Prompt
From the items below, copy each line that contains the string "VERTEX". The match is case-sensitive.

Entries supplied
START
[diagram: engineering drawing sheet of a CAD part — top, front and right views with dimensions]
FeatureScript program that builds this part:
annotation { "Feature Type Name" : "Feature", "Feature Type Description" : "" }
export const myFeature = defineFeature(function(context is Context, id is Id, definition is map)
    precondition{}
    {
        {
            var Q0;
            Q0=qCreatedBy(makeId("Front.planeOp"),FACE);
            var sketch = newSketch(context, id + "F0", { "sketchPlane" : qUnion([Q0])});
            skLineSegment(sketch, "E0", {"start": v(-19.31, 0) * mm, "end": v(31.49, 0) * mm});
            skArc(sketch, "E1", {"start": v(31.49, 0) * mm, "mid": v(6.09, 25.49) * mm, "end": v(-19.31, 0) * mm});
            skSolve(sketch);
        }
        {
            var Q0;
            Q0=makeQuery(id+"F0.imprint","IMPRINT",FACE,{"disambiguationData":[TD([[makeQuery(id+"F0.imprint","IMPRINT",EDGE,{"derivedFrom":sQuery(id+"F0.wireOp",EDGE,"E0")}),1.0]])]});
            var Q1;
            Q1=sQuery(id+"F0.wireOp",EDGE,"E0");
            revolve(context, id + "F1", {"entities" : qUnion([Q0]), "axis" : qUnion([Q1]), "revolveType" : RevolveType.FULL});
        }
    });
END
START
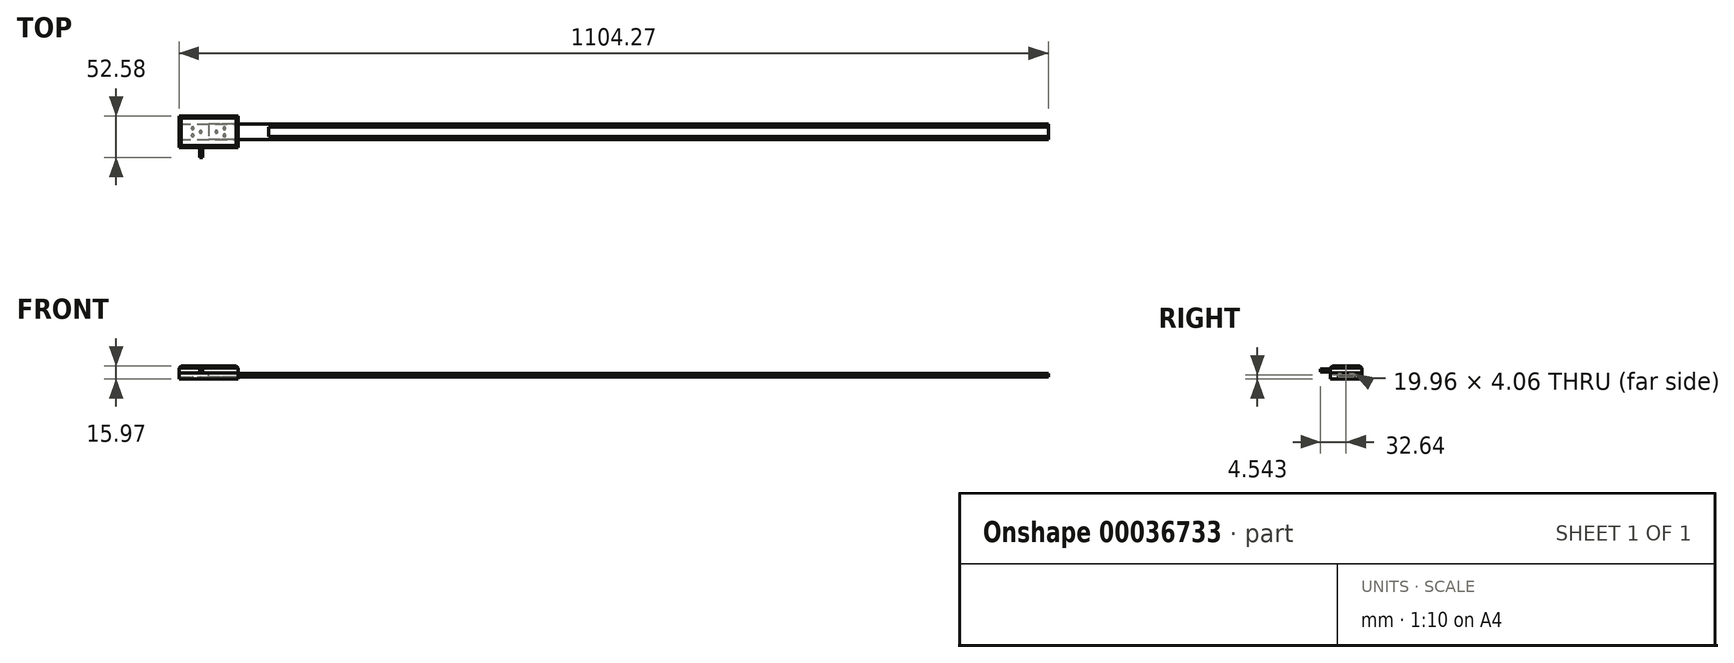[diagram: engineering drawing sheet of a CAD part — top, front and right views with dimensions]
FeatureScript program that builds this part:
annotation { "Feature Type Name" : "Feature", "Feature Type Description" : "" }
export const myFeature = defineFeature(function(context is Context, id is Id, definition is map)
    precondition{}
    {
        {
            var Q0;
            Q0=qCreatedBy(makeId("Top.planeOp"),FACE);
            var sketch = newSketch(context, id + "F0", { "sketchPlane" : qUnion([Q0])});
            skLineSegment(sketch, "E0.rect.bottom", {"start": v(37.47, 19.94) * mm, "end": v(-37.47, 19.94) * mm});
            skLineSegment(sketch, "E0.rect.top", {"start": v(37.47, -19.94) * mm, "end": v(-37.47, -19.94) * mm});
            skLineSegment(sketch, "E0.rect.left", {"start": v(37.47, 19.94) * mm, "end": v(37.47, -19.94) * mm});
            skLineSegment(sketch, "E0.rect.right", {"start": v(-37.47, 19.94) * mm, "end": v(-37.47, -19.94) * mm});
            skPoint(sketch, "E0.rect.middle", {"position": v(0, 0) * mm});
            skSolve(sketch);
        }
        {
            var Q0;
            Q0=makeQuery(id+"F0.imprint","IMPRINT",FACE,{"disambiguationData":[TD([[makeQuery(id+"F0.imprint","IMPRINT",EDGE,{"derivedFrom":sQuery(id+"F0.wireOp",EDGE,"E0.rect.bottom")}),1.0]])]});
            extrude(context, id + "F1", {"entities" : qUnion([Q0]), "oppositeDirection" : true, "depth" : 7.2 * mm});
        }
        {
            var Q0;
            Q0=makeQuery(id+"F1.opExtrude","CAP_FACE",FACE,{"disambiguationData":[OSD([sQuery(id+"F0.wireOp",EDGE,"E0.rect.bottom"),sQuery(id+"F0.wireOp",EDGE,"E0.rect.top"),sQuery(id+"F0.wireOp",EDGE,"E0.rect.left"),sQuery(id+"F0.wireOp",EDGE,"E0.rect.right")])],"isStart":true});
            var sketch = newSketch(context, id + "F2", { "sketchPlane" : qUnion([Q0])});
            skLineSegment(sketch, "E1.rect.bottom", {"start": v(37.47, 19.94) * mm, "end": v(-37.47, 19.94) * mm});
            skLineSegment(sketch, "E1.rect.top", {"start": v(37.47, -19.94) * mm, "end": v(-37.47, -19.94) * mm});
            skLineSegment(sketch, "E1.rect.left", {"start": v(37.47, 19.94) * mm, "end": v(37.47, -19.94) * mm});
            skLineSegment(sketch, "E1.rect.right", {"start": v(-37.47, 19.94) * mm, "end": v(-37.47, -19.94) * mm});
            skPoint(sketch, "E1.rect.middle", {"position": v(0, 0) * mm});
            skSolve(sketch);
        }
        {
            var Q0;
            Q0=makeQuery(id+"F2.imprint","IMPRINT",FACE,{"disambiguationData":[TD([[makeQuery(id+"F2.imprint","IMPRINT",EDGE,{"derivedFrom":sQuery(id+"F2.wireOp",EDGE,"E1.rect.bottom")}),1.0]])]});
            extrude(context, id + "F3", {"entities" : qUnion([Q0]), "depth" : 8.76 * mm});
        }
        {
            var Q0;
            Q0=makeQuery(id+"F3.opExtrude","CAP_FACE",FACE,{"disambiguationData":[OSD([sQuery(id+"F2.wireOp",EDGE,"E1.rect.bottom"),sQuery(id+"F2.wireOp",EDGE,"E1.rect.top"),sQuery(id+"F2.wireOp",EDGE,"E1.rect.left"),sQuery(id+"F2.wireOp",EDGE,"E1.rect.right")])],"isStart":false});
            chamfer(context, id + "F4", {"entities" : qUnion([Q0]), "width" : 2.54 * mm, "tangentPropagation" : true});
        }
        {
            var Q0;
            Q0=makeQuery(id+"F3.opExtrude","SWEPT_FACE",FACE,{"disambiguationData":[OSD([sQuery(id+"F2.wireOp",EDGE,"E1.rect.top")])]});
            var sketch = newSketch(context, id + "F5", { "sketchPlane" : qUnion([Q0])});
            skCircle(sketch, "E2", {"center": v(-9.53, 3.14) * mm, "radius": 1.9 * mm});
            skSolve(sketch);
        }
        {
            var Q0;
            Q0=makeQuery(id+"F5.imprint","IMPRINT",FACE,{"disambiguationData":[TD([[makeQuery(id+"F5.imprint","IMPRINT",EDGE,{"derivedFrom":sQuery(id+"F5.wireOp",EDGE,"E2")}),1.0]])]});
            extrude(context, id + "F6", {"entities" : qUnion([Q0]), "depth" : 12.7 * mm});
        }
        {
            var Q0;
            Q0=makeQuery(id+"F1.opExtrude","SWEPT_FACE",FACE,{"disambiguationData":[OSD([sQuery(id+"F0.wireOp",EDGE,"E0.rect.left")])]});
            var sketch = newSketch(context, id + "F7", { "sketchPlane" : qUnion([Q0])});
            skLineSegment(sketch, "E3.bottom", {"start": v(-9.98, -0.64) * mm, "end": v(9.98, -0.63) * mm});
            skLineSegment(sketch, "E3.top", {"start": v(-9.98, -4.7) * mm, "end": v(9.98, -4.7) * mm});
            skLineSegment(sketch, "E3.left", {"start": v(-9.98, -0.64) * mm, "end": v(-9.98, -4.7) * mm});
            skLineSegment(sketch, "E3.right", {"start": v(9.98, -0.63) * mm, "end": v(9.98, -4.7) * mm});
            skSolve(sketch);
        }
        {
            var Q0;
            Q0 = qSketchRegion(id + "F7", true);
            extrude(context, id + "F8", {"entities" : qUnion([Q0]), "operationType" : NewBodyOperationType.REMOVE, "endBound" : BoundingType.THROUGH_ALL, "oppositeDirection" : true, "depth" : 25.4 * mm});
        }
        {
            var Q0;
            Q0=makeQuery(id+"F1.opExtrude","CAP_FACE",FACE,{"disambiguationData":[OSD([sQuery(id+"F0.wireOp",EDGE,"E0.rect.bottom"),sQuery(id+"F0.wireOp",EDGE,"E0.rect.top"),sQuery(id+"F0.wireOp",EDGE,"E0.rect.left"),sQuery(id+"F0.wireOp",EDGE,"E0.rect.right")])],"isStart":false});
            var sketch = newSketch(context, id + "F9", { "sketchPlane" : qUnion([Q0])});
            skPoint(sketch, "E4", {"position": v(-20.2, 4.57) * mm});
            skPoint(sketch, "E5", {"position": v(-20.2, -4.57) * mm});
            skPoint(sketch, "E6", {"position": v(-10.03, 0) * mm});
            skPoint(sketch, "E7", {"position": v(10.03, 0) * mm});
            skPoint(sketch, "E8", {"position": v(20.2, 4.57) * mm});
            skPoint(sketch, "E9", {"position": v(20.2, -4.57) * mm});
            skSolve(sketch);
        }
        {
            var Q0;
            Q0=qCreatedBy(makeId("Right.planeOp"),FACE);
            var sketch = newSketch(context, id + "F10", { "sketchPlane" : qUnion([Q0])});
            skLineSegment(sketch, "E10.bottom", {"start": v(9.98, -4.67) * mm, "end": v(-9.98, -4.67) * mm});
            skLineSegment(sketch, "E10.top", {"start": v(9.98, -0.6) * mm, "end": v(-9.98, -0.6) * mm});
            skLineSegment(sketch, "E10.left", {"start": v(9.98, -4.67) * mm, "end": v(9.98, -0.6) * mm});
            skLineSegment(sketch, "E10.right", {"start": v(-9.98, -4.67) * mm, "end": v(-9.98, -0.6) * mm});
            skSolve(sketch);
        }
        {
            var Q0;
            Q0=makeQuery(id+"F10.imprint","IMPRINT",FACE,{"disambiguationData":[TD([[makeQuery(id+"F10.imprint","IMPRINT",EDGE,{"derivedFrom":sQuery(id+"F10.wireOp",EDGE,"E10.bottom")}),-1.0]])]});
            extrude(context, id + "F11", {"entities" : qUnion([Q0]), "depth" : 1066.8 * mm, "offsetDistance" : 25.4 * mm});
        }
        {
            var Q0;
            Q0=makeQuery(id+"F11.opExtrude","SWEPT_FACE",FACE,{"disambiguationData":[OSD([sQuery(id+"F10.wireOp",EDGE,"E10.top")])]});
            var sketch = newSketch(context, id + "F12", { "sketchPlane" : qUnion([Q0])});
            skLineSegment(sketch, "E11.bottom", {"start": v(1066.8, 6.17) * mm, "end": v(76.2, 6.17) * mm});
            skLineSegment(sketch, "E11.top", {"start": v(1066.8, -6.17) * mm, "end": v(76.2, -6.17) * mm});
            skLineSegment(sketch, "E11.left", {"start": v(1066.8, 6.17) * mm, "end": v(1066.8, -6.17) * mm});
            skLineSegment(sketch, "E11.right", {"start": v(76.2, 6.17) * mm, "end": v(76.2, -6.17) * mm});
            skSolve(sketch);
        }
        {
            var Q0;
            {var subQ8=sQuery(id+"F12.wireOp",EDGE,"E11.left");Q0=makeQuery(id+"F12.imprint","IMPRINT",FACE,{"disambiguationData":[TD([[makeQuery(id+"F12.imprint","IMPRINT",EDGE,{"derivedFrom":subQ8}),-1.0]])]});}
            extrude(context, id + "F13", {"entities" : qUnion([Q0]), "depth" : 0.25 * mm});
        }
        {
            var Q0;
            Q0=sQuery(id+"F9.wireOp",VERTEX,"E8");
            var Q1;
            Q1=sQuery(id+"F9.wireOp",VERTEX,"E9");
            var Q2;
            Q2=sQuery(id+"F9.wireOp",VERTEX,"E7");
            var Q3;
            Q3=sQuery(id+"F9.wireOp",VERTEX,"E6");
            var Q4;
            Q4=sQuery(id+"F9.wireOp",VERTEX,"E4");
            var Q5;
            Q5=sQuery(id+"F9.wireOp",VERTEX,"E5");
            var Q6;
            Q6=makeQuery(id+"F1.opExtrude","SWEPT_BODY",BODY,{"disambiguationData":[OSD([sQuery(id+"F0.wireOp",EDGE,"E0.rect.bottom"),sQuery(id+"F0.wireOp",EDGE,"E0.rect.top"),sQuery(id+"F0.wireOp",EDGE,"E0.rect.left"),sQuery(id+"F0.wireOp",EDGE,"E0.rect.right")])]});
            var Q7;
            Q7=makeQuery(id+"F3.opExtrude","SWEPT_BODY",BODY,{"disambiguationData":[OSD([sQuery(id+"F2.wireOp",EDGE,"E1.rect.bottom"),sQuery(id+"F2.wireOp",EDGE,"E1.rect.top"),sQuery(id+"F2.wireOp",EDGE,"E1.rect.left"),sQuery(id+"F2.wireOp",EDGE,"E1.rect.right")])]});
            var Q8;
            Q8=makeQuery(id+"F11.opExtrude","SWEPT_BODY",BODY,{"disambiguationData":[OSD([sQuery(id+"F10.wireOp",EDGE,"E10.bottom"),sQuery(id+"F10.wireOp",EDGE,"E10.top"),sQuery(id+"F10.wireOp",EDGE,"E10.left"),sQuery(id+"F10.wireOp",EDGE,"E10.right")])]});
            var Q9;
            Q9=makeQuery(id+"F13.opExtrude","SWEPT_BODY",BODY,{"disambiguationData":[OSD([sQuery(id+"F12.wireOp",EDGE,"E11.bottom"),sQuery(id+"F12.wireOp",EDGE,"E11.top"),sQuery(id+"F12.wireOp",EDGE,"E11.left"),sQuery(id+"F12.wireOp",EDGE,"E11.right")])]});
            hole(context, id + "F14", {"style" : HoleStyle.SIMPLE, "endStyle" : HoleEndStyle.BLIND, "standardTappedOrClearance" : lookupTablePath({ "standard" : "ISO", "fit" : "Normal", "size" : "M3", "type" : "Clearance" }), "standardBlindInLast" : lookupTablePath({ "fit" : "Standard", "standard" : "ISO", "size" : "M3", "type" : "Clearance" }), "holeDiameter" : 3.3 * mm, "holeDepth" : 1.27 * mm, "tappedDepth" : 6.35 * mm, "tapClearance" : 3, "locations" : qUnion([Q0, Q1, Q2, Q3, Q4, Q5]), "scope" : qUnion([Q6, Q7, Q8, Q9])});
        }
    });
END
Answer to this task
            Q0=sQuery(id+"F9.wireOp",VERTEX,"E8");
            Q1=sQuery(id+"F9.wireOp",VERTEX,"E9");
            Q2=sQuery(id+"F9.wireOp",VERTEX,"E7");
            Q3=sQuery(id+"F9.wireOp",VERTEX,"E6");
            Q4=sQuery(id+"F9.wireOp",VERTEX,"E4");
            Q5=sQuery(id+"F9.wireOp",VERTEX,"E5");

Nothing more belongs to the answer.